Objectives: The aim of this study was to evaluate the effect of thrombus aspiration in STEMI patients as an adjunctive technique to primary PCI in reducing both incidence and extent of MVO evaluated by CMR.
Methods: Ninety-three patients with heavy thrombus burden were enrolled in this study; sixty-five patients met our inclusion criteria. After failed trial of restore the artery patency, aspiration thrombectomy was done followed by PCI for thirty-one patients (aspiration group), while conventional PCI without aspiration thrombectomy was performed for 34 patients (conventional group). The primary end points were both occurrence and extent of microvascular obstruction (MVO) evaluated mainly by CMR, in addition to angiographic data (MBG and TIMI flow grade).

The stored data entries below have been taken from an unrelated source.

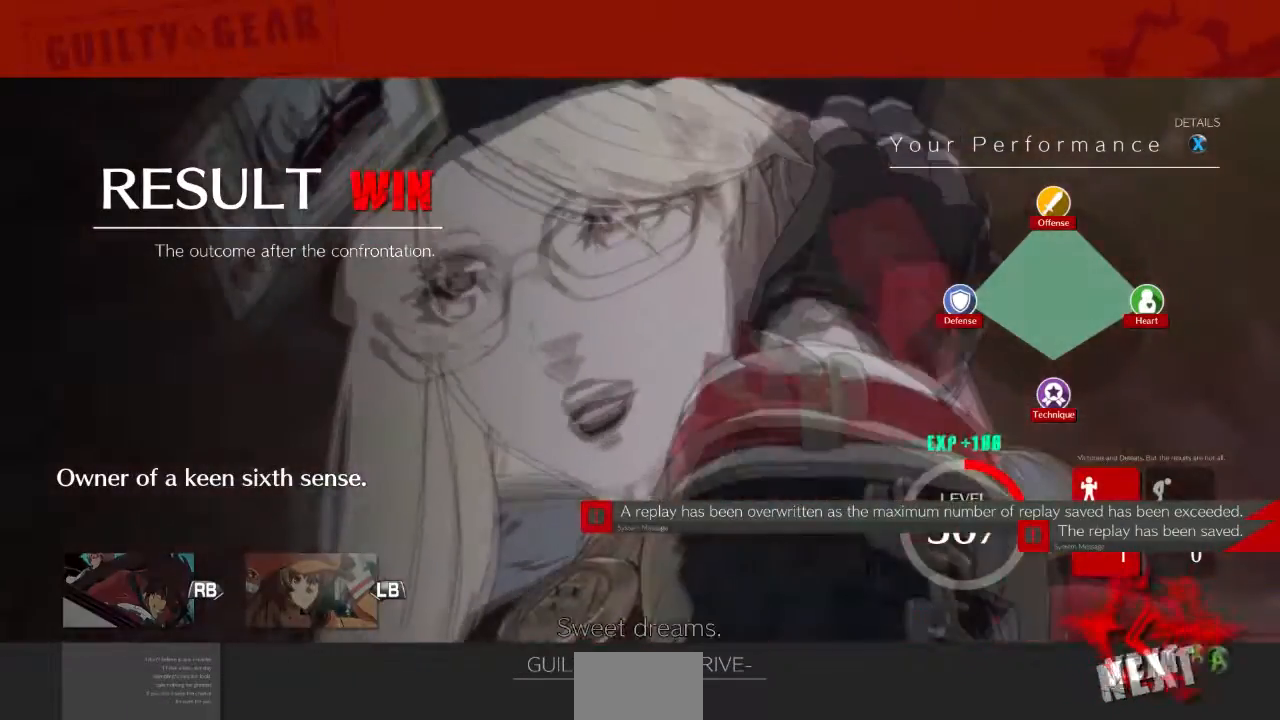
{"buttons": [], "events": [[33, "CROSS", "down"], [167, "CROSS", "up"], [267, "CROSS", "down"], [434, "CROSS", "up"]]}
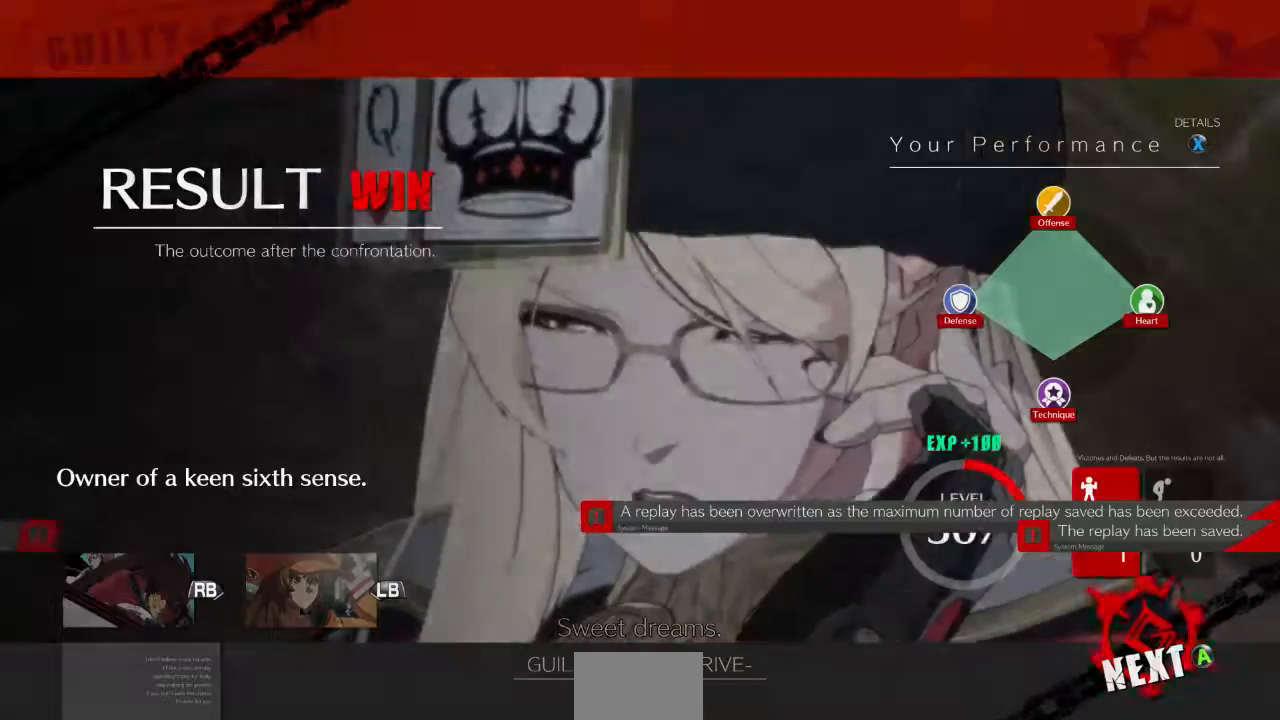
{"buttons": [], "events": [[33, "CROSS", "down"], [166, "CROSS", "up"], [267, "CROSS", "down"], [400, "CROSS", "up"]]}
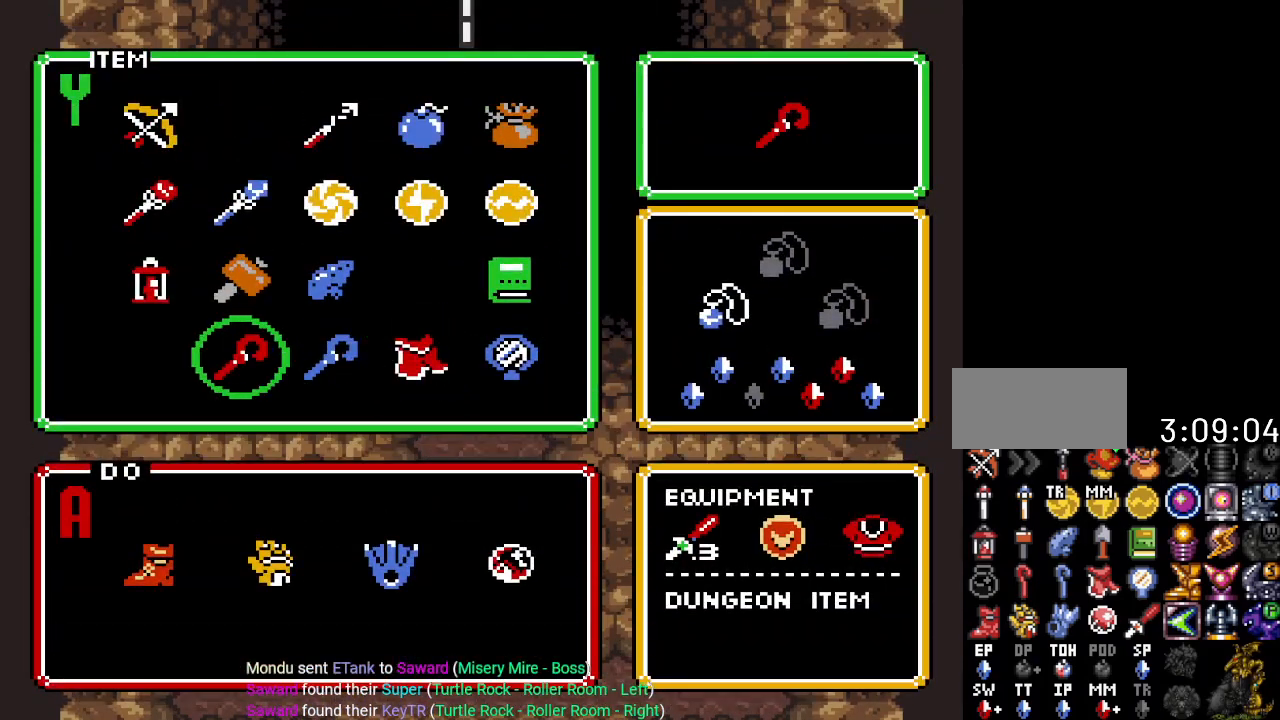
Gameplay with a controller (Nintendo layout); each line is a JSON object with the inputs held at the frame after it. "events" lists button and stick changes between this image and that frame as [ms after this image, input, new state], when the widget could be followed in between. Not read: L3 R3 START.
{"buttons": ["DPAD_UP"], "events": [[67, "DPAD_LEFT", "up"], [383, "DPAD_UP", "down"]]}
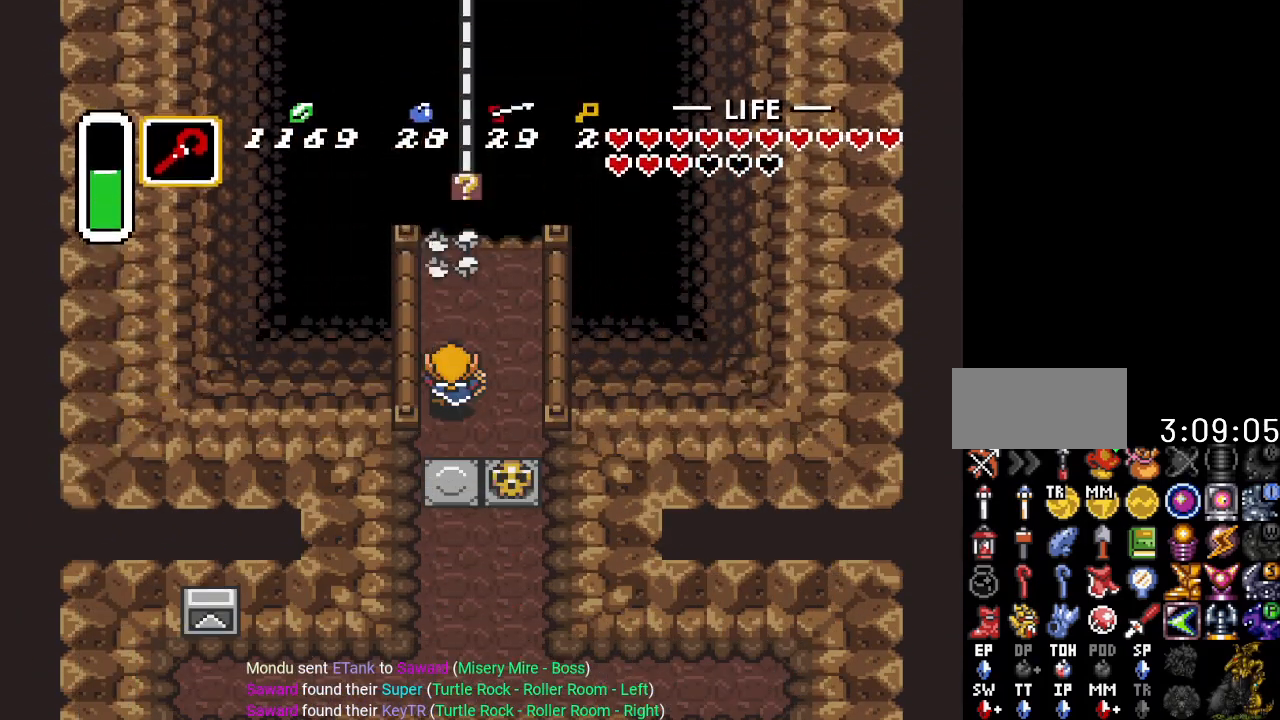
{"buttons": ["DPAD_UP"], "events": [[200, "DPAD_RIGHT", "down"], [267, "DPAD_RIGHT", "up"]]}
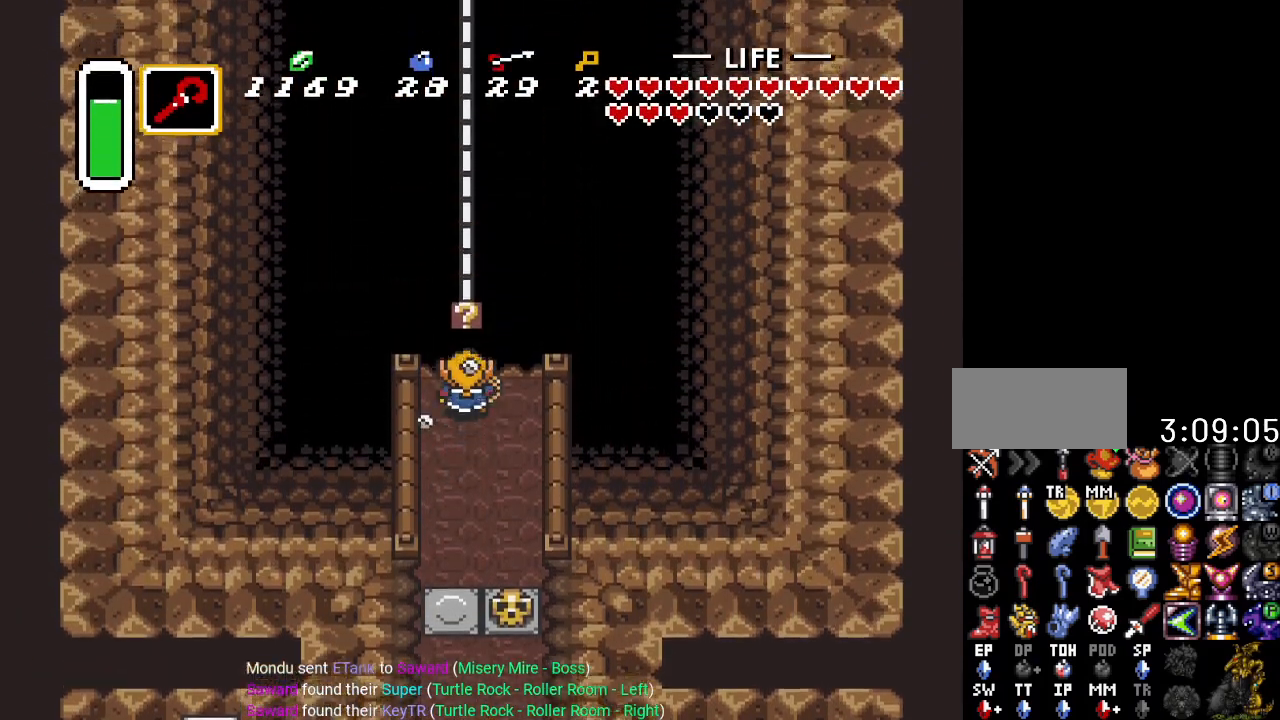
{"buttons": ["DPAD_UP"], "events": [[16, "Y", "down"], [67, "DPAD_UP", "up"], [167, "Y", "up"], [350, "DPAD_UP", "down"]]}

Results: The incidence of microvascular obstruction (MVO) was significantly higher in conventional group (18 patients, 52.9 %) when compared with aspiration group (7 patients, 22.6 %; p-value = 0.012). Moreover, significant differences existed between the studied groups regarding MVO extent. For instance, MVO extended to >4 segments in only 3 patients (9.7 %) in aspiration group, but in 13 patients in conventional group (38.2 %; p-value = 0.007).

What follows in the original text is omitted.